Segment Start: Selected passage
Assistant Secretary of Commerce and Director General Suresh Kumar
U.S. and Foreign Commercial Service
The Obama Administration's Strategy for Sustainable Development: The Role of the Private Sector
Monday, April 12, 2010
As prepared for delivery
Thank you, Byron, for your warm introduction. I also want to thank Ambassador Rivkin for your support of the interests of the U.S. business community here in France.
Additionally, thank you to Fed Ex for hosting this Green Industries Trade Mission, which is certified by the Department of Commerce. Fed Ex has long been an important partner of the U.S. and Foreign Commercial Service, and our relationship represents the type of public-private partnership we need to leverage to enable more U.S. companies to understand the opportunities available to them in the global marketplace.
It is an honor and privilege to be joined today by several U.S. Ambassadors to Europe, distinguished U.S. and French industry leaders, and officials from the French Government to share some thoughts about President Obama’s focus on green industries and clean energy technologies.
As Assistant Secretary of Commerce and Director General of the U.S. and Foreign Commercial Service, I manage a team of over 1,500 trade professionals in almost 80 countries, including 109 domestic offices in the United States. We help American companies compete and win in international markets. Like your Ubi-France, we promote U.S. exports and like you French Agency for Investment, we also promote foreign direct investment into the United States.
As you know, the United States of America has long been the world’s biggest economy, but only in the past few years have exports exceeded 10% of our GDP. President Obama has therefore created the National Export Initiative – an unprecedented, comprehensive strategy to double U.S. exports over five years by bringing the full resources of the U.S. government behind American businesses that sell their goods and services abroad. One of the elements of this initiative is the more than 40 trade and reverse trade missions being organized this year alone, many of which are led by high-level U.S. government officials.
This Green Industries Trade Mission is the quintessential example of what the Obama Administration hopes to accomplish through the National Export Initiative – bringing together innovative U.S. companies with prospective buyers in key markets. In particular, I want to recognize the members of the delegation who have come to Paris as part of this trade mission. These 30 companies and organizations represent some of the best of American industry – from design and engineering to electricity management, from renewable energy to state of the art manufacturing, from conservation to energy efficiency – as well as the world’s best hope for a clean and green future.
I would like to ask the trade mission participants to stand up, so they can be recognized for their entrepreneurship.
These private sector innovators are critical to achieving our global climate change goals. America believes that healthy competition and thoughtful incentives for the private sector will mobilize resources and stimulate innovation in very powerful ways to address our most pressing environmental issues. President Obama has stated this very succinctly, and I quote:
“We know that if we put the right rules and incentives in place, we will unleash the creative power of our best scientists and engineers and entrepreneurs to build a better world.”
Segment End: Selected passage
Segment Start: Supplied information
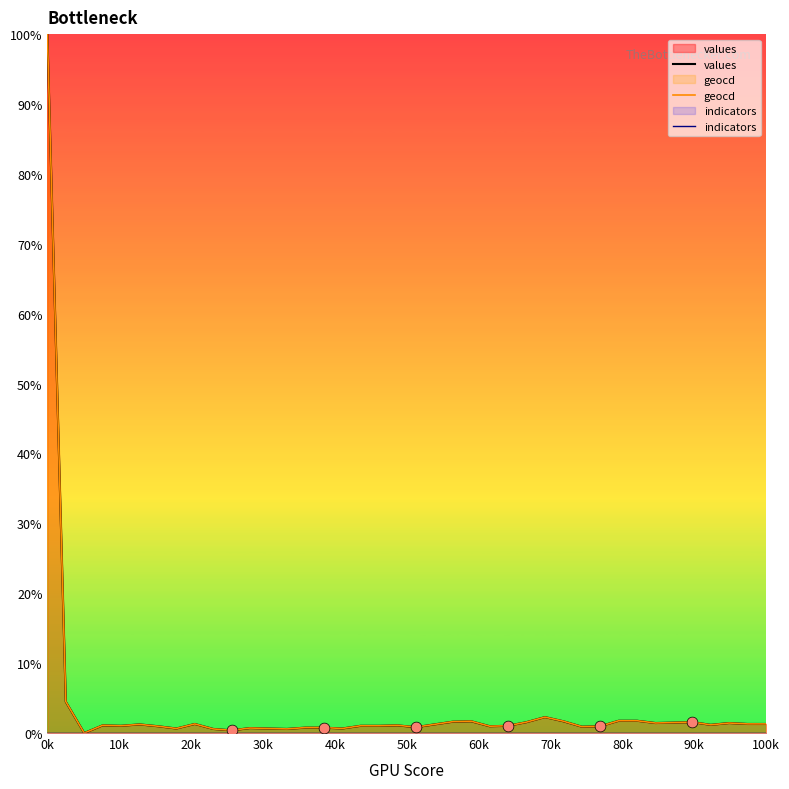

Which series has the largest total across all categories?

geocd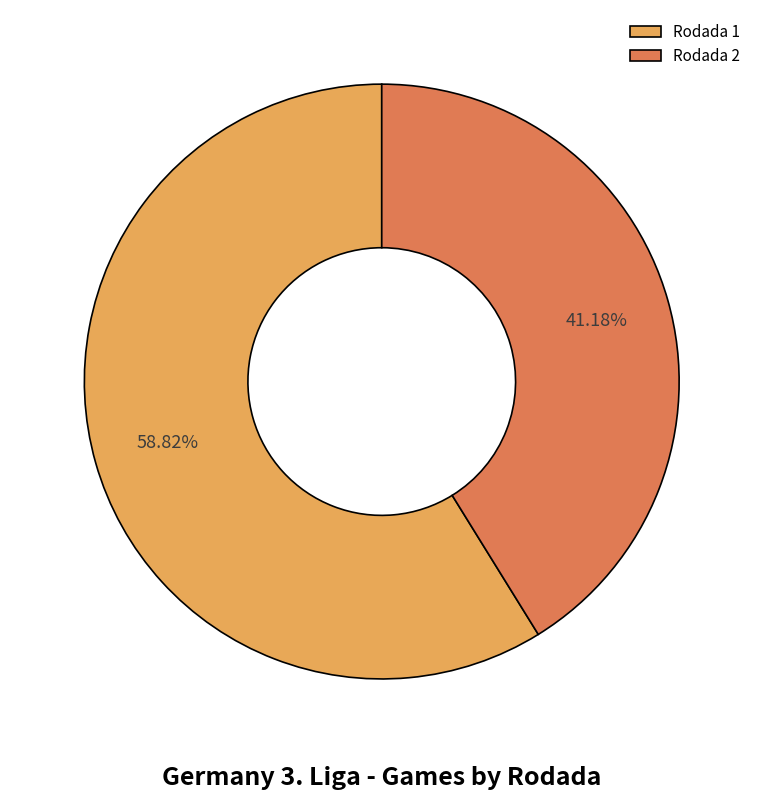

The Rodada 2 slice represents 34% of the pie. True or false?

False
Segment End: Supplied information
Job: Reproduce everything in the sustainable development speech from "It is an honor" down to "clean energy technologies.".

Problem solution:
It is an honor and privilege to be joined today by several U.S. Ambassadors to Europe, distinguished U.S. and French industry leaders, and officials from the French Government to share some thoughts about President Obama’s focus on green industries and clean energy technologies.